## Task brief
Please retype the entries that follow exactly as they are, leaving the images behind.

====================

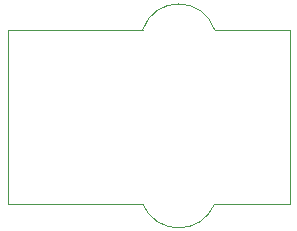
<source format=gm1>
%TF.GenerationSoftware,KiCad,Pcbnew,(6.0.2-0)*%
%TF.CreationDate,2022-12-09T10:24:36-06:00*%
%TF.ProjectId,rj45_jack,726a3435-5f6a-4616-936b-2e6b69636164,rev?*%
%TF.SameCoordinates,PX7b1d74cPY5dfc8c0*%
%TF.FileFunction,Profile,NP*%
%FSLAX46Y46*%
G04 Gerber Fmt 4.6, Leading zero omitted, Abs format (unit mm)*
G04 Created by KiCad (PCBNEW (6.0.2-0)) date 2022-12-09 10:24:36*
%MOMM*%
%LPD*%
G01*
G04 APERTURE LIST*
%TA.AperFunction,Profile*%
%ADD10C,0.100000*%
%TD*%
G04 APERTURE END LIST*
D10*
X-4826000Y7366000D02*
X6604000Y7366000D01*
X-4826000Y-7366000D02*
X6604000Y-7366000D01*
X19050000Y7366000D02*
X19050000Y-7366000D01*
X6604000Y-7366000D02*
G75*
G03*
X12700000Y-7366000I3048000J1268760D01*
G01*
X19050000Y-7366000D02*
X12700000Y-7366000D01*
X12700000Y7366000D02*
G75*
G03*
X6604000Y7366000I-3048000J-1016890D01*
G01*
X-4826000Y-7366000D02*
X-4826000Y7366000D01*
X19050000Y7366000D02*
X12700000Y7366000D01*
M02*

</source>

====================

## Finished exercise
<source format=gm1>
%TF.GenerationSoftware,KiCad,Pcbnew,(6.0.2-0)*%
%TF.CreationDate,2022-12-09T10:24:36-06:00*%
%TF.ProjectId,rj45_jack,726a3435-5f6a-4616-936b-2e6b69636164,rev?*%
%TF.SameCoordinates,PX7b1d74cPY5dfc8c0*%
%TF.FileFunction,Profile,NP*%
%FSLAX46Y46*%
G04 Gerber Fmt 4.6, Leading zero omitted, Abs format (unit mm)*
G04 Created by KiCad (PCBNEW (6.0.2-0)) date 2022-12-09 10:24:36*
%MOMM*%
%LPD*%
G01*
G04 APERTURE LIST*
%TA.AperFunction,Profile*%
%ADD10C,0.100000*%
%TD*%
G04 APERTURE END LIST*
D10*
X-4826000Y7366000D02*
X6604000Y7366000D01*
X-4826000Y-7366000D02*
X6604000Y-7366000D01*
X19050000Y7366000D02*
X19050000Y-7366000D01*
X6604000Y-7366000D02*
G75*
G03*
X12700000Y-7366000I3048000J1268760D01*
G01*
X19050000Y-7366000D02*
X12700000Y-7366000D01*
X12700000Y7366000D02*
G75*
G03*
X6604000Y7366000I-3048000J-1016890D01*
G01*
X-4826000Y-7366000D02*
X-4826000Y7366000D01*
X19050000Y7366000D02*
X12700000Y7366000D01*
M02*

</source>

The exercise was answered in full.